Задание >>
Скольким сторонникам Сакровир раздал тайно изготовленное оружие, согласно предложенному фрагменту?

Предложенный фрагмент >>
★ ★ ★ ★

Между тем Флор продолжал осуществлять свой замысел; он попытался переманить на свою сторону значительный отряд кавалерии, набранный треверами и обученный по римским военным стандартам. Он хотел убедить их начать войну с резни римских торговцев, обосновавшихся в этой стране. Лишь немногие вняли его уговорам; большинство осталось верным. К тем, кого ему удалось склонить на свою сторону, Флор присоединил своих клиентов и толпу негодяев, которых долги заставляли желать перемен; с этим отрядом он намеревался укрыться в Арденнах. Но ему помешали легионы, выставленные против него с разных сторон Виселлием Варроном и Г. Силием, командующими римскими армиями на Рейне. Юлий Инд, другой галл из земли треверов, личный враг Флора и потому ревностно служивший римлянам, во главе отряда отборных войск легко рассеял еще неорганизованную толпу. Флор скрылся от победителей в неизвестных убежищах, часто меняя их. Но в конце концов он был обнаружен и, увидев солдат, блокировавших все выходы, покончил с собой. Так закончилось движение среди треверов.

Эдуи, гораздо более могущественные и удаленные от основных римских сил, имели время и возможности доставить больше хлопот своим господам. Сакровир, вооружив несколько когорт, захватил город Отён, а также молодую галльскую знать, обучавшуюся там изящным искусствам; он удерживал их как залог верности и привязанности первых семейств страны. Тайно изготовленное оружие он раздал сорока тысячам своих сторонников. Пятая часть этого войска была вооружена как легионеры; остальные имели лишь копья и охотничьи ножи. К ним присоединились рабы, обученные гладиаторскому делу и закованные в доспехи, которые делали их неуязвимыми, но малоподвижными. Эти силы пополнялись добровольцами из соседних областей, хотя города официально не присоединялись к восстанию. Наконец, Сакровир использовал и время, которое ему подарил спор между двумя римскими командующими, каждый из которых жаждал возглавить эту войну; пока старый и немощный Виселлий не уступил место Силию, находившемуся в расцвете сил.

★ ★ ★ ★

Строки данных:
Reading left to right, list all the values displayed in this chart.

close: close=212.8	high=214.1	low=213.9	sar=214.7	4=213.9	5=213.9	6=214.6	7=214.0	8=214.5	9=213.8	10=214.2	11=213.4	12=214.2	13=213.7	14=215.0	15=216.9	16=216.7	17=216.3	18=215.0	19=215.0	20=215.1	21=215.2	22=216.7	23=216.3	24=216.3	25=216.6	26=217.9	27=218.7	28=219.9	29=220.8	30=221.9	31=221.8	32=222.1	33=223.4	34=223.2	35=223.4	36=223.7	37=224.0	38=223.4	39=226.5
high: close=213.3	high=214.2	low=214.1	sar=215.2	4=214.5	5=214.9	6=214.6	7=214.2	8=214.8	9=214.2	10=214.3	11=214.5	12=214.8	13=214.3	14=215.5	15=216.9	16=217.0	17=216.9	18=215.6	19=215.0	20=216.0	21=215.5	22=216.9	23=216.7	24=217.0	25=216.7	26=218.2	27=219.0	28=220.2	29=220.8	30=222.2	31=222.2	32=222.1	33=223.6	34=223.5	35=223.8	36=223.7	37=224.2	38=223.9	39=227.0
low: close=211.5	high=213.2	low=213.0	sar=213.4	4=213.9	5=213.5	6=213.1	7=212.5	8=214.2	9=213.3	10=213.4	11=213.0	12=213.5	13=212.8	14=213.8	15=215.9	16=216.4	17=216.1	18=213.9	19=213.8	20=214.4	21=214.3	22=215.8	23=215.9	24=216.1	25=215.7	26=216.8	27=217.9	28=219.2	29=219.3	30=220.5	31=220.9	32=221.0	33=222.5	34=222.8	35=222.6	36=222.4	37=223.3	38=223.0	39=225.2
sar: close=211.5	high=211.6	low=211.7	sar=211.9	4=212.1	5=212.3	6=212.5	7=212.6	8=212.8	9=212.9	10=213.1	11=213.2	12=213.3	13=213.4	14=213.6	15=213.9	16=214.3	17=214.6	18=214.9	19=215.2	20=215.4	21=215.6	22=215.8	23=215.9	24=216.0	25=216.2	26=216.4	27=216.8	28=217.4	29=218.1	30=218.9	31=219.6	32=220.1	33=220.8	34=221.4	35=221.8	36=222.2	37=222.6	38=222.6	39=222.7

★ ★ ★ ★

Ответ >>
Сорока тысячам.